Out of the torrents loomed a blue Infiniti, standing in their lane, facing the same direction that they were traveling, but dead still. The lights of the car blazed. Three of its four doors hung open wide.

Molly rolled to a stop ten feet behind the vehicle. The engine was running: Pale exhaust vapor issued continuously from the car's tailpipe, but the skeins of rain washed the plume away before it could attain much length.

From this angle, Molly could see no driver, no passengers.

"Keep moving," Neil encouraged.

She swung the Explorer into the northbound lane and slowly drove around the Infiniti.

No one, either dead or alive, was slumped inside below the level of the windows.

The car had not failed its occupants, yet they had abandoned it and had chosen to continue on foot. Or had fled in panic. Or had been taken.

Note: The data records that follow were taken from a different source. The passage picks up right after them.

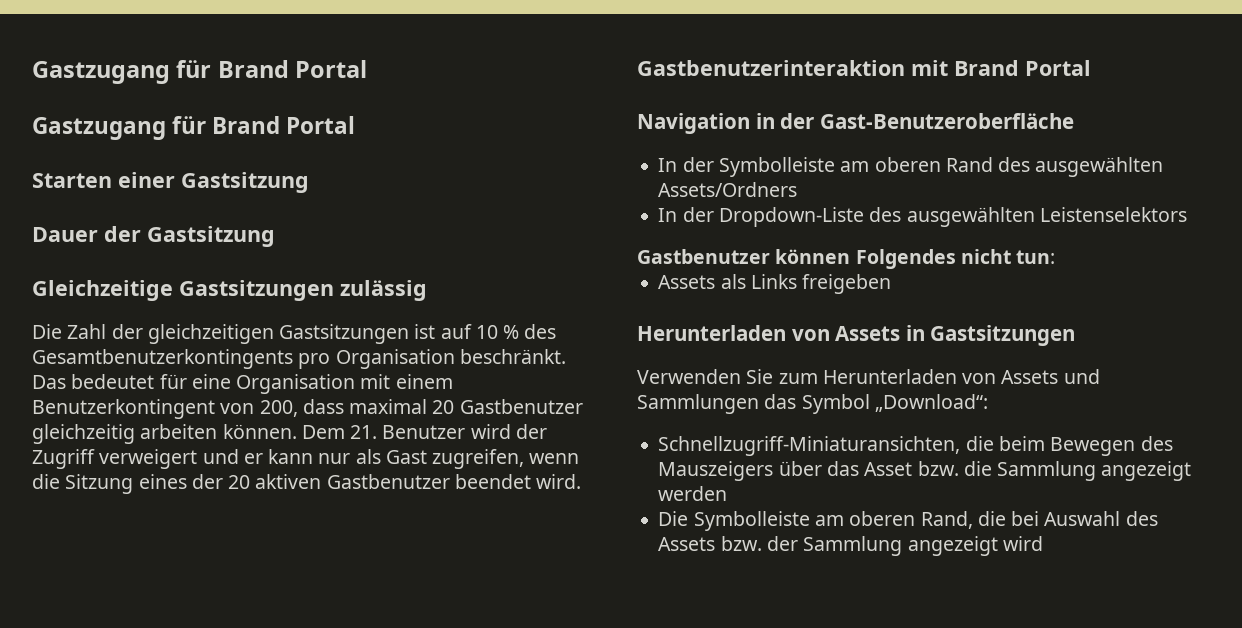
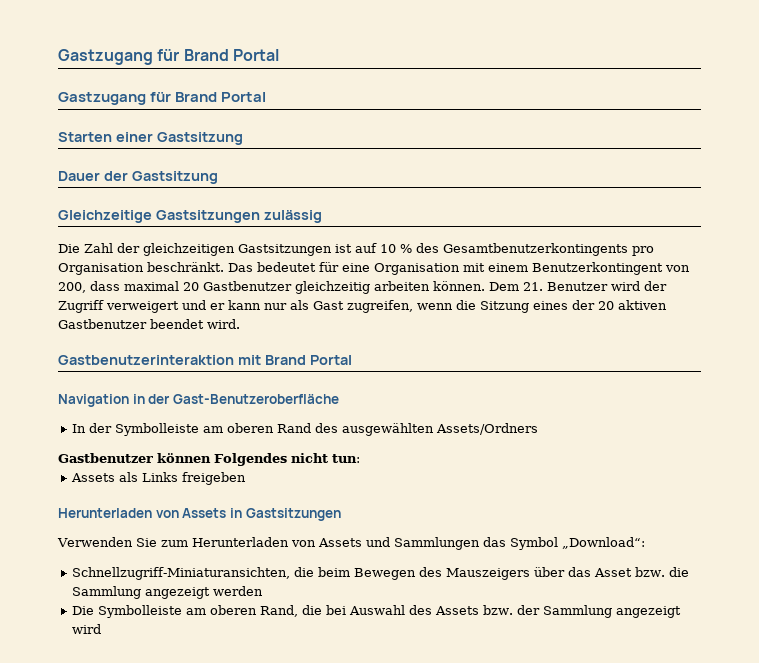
[658,207,1187,227] // In der Dropdown-Liste des ausgewählten Leistenselektors -> (539, 429) none

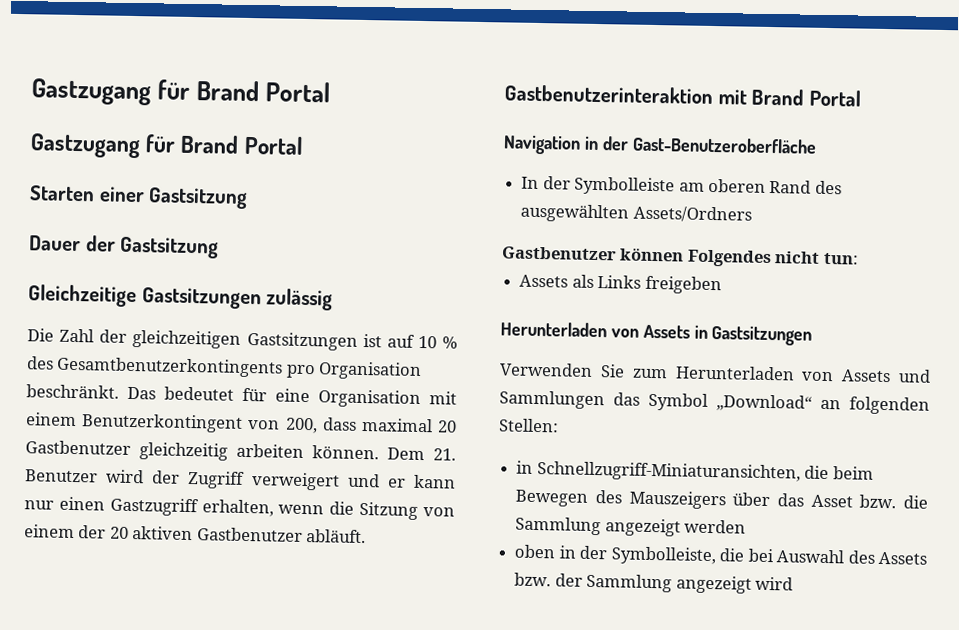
[290,300,413,313] als Gast zugreifen, -> [58,496,274,517] einen Gastzugriff erhalten,
[533,301,568,310] eines -> [422,507,455,517] [24,524,75,539] von einem
[150,319,240,329] beendet wird. -> [306,529,367,544] abläuft.
[561,537,645,549] „Download“: // -> [716,394,930,415] [498,418,559,433] [516,460,534,474] „Download“ an folgenden Stellen: // in
[72,605,299,618] Die Symbolleiste am oberen Rand, -> [514,544,717,566] oben in der Symbolleiste,

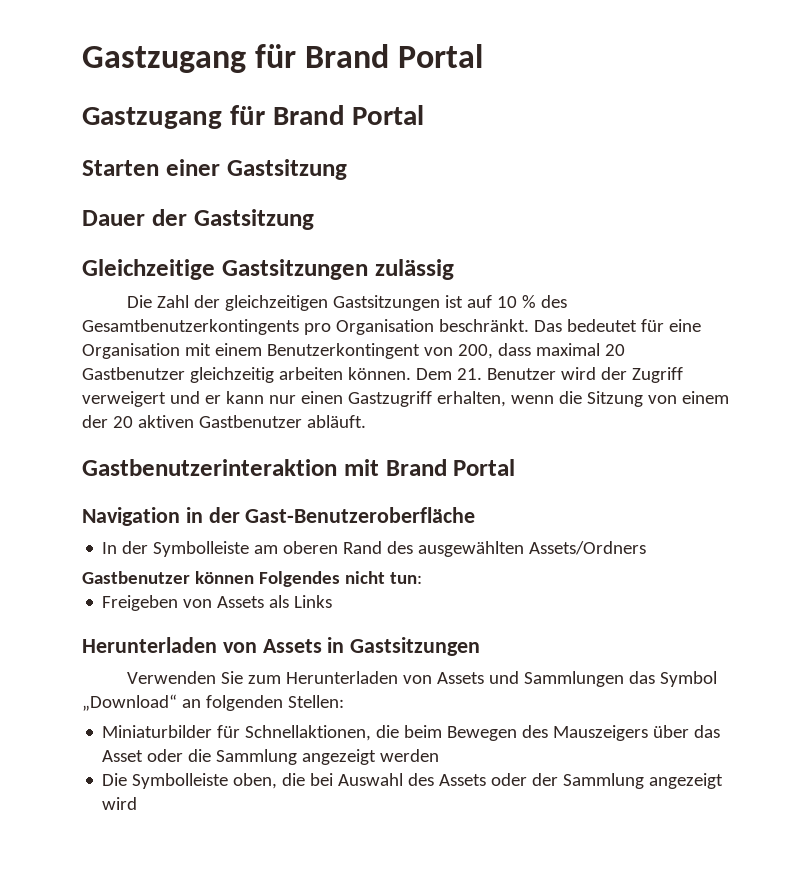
(859, 258) none -> [102,595,213,611] Freigeben von
[644,275,722,295] freigeben -> (333, 601) none
[516,460,801,483] in Schnellzugriff-Miniaturansichten, -> [102,725,372,741] Miniaturbilder für Schnellaktionen,
[859,494,897,509] bzw. -> [147,749,184,762] oder
[514,544,717,566] oben in der Symbolleiste, -> [102,773,278,789] Die Symbolleiste oben,
[514,572,552,587] bzw. -> [491,773,528,786] oder

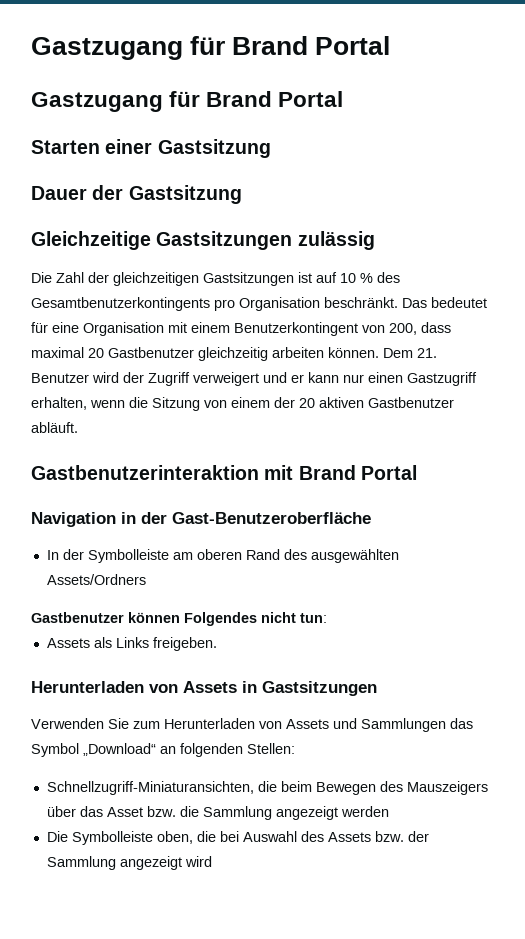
[102,595,213,611] Freigeben von -> (327, 618) none
(333, 601) none -> [152,637,217,651] freigeben.
[102,725,372,741] Miniaturbilder für Schnellaktionen, -> [46,781,254,795] Schnellzugriff-Miniaturansichten,
[147,749,184,762] oder -> [146,806,176,817] bzw.
[491,773,528,786] oder -> [374,831,404,842] bzw.

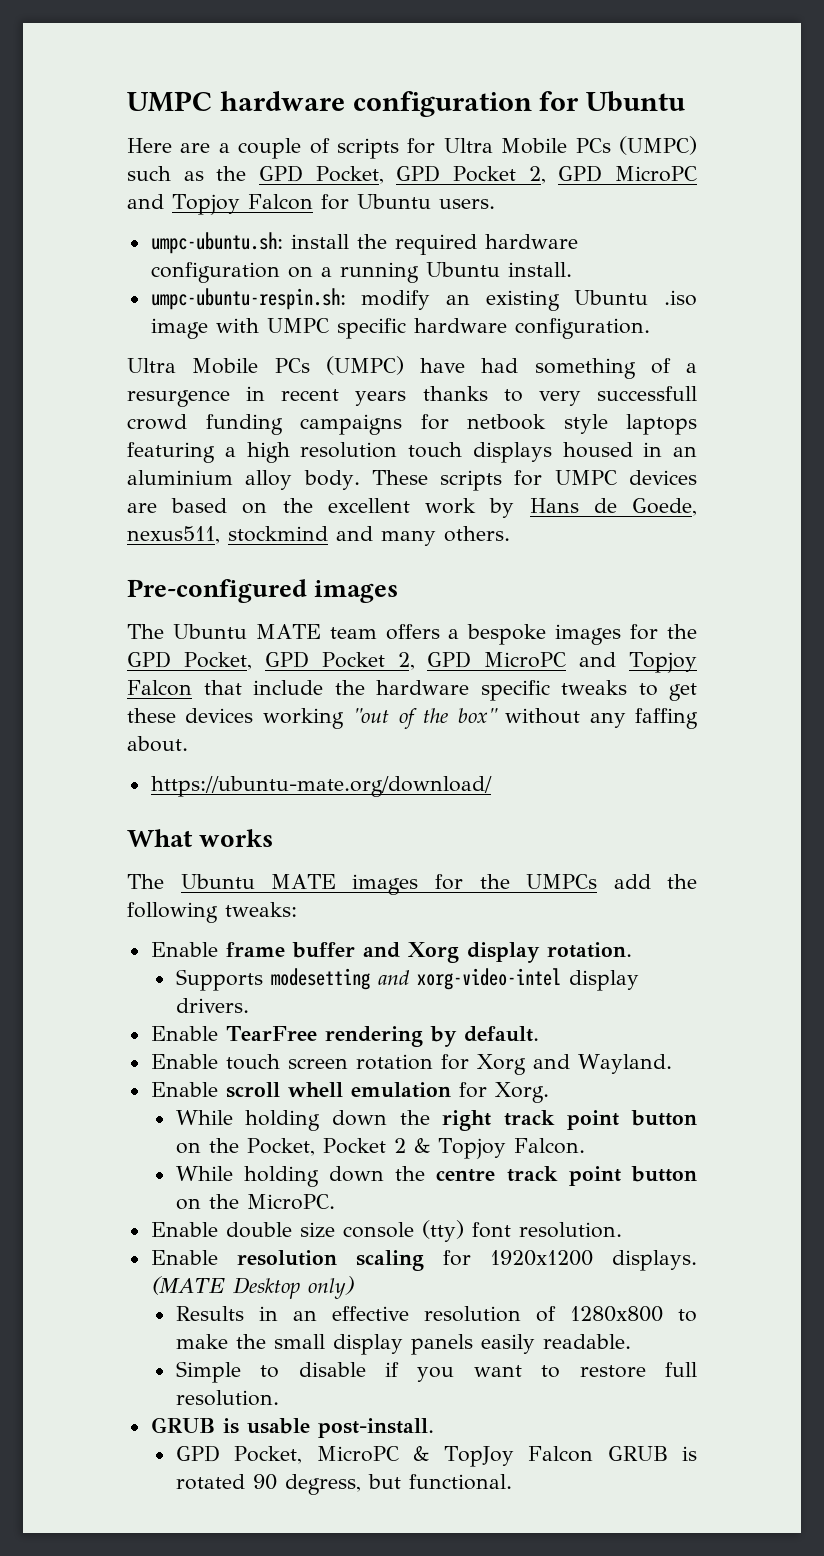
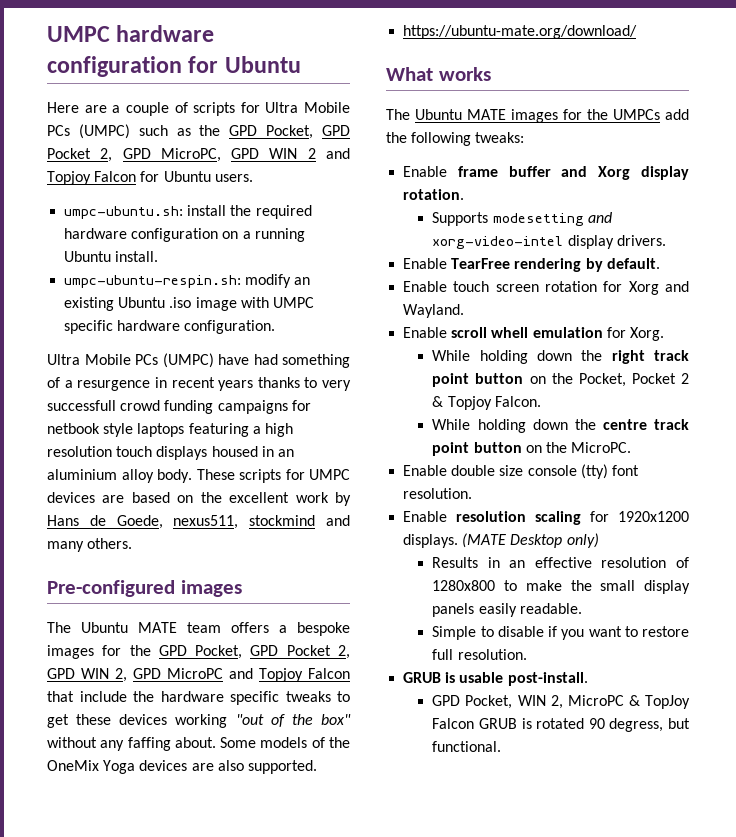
[615,166,698,182] MicroPC -> [160,148,316,162] MicroPC, GPD WIN 2
(472, 659) none -> [81,668,161,682] WIN 2, GPD
(188, 744) none -> [220,737,350,748] [47,760,317,774] Some models of the OneMix Yoga devices are also supported.
(303, 1455) none -> [517,695,563,709] WIN 2,

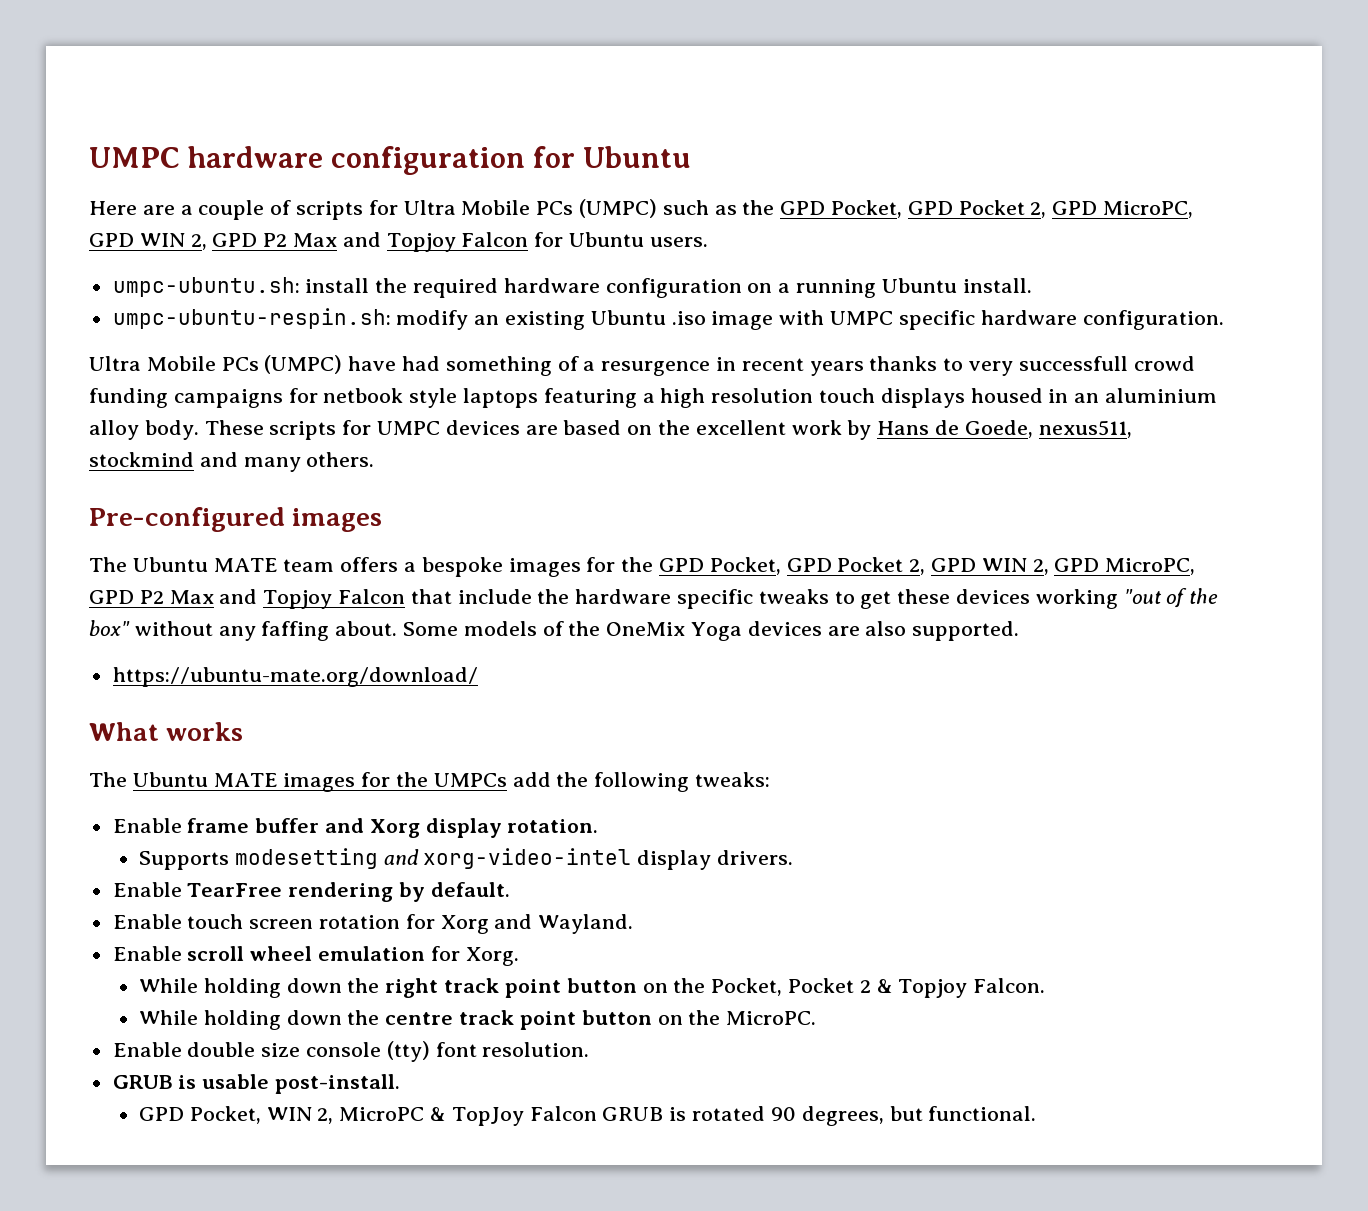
[307,148,316,159] 2 -> [190,233,338,250] 2, GPD P2 Max
[167,668,223,679] MicroPC -> [1105,558,1196,575] [89,590,214,604] MicroPC, GPD P2 Max
[491,327,529,338] whell -> [250,946,313,961] wheel
[403,511,689,525] [403,533,599,548] [432,557,689,568] [432,580,690,594] [432,603,582,617] [432,626,689,640] [432,649,527,660] // Enable resolution scaling for 1920x1200 displays. (MATE Desktop only) // Results in an effective resolution of 1280x800 to make the small display panels easily readable. // Simple to disable if you want to restore full resolution. -> (590, 1049) none
[609,718,664,732] degress, -> [801,1106,884,1126] degrees,

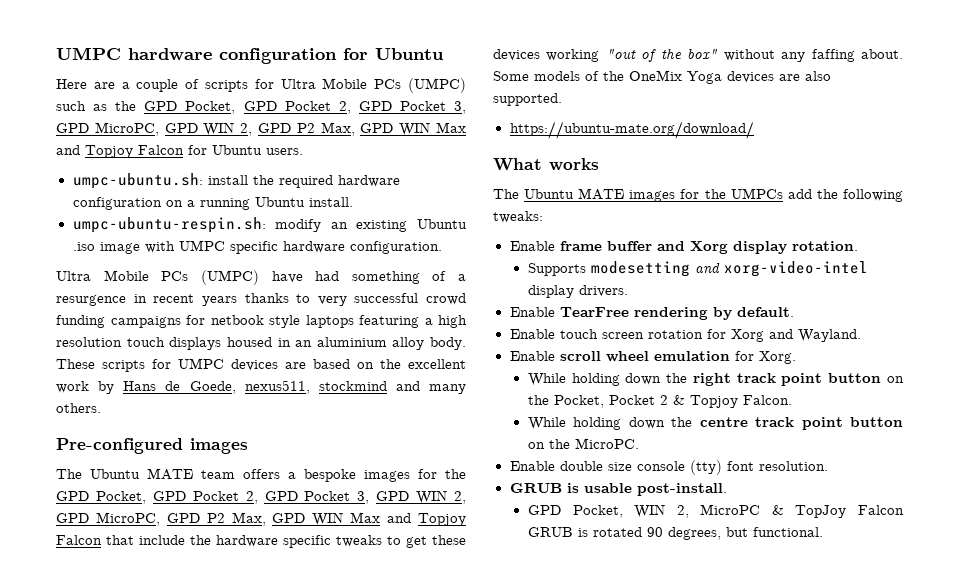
(1098, 208) none -> [399,101,467,114] [56,123,89,133] Pocket 3, GPD
(288, 240) none -> [320,122,431,136] Max, GPD WIN
[1018,356,1128,371] successfull -> [354,293,419,303] successful
(977, 565) none -> [304,491,410,504] Pocket 3, GPD
(164, 597) none -> [231,512,344,526] Max, GPD WIN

On the pavement in front of the Infiniti, illuminated by its headlights, lay three objects. A baseball bat. A butcher knife. A long-handled ax.

"Maybe they didn't have guns," Neil said, expressing Molly's very thoughts, "and had to arm themselves with whatever they could find."

During the confrontation that occurred here, the occupants of the Infiniti must have discovered that their weapons were useless and must have discarded them. Or perhaps they had been forcibly disarmed by something that was unimpressed by clubs and blades.

"Maybe we'll meet up with them somewhere on the road ahead," Neil suggested.

Molly didn't think that would happen. Those people were gone forever: to where, unknown; to what hideous end, unguessable.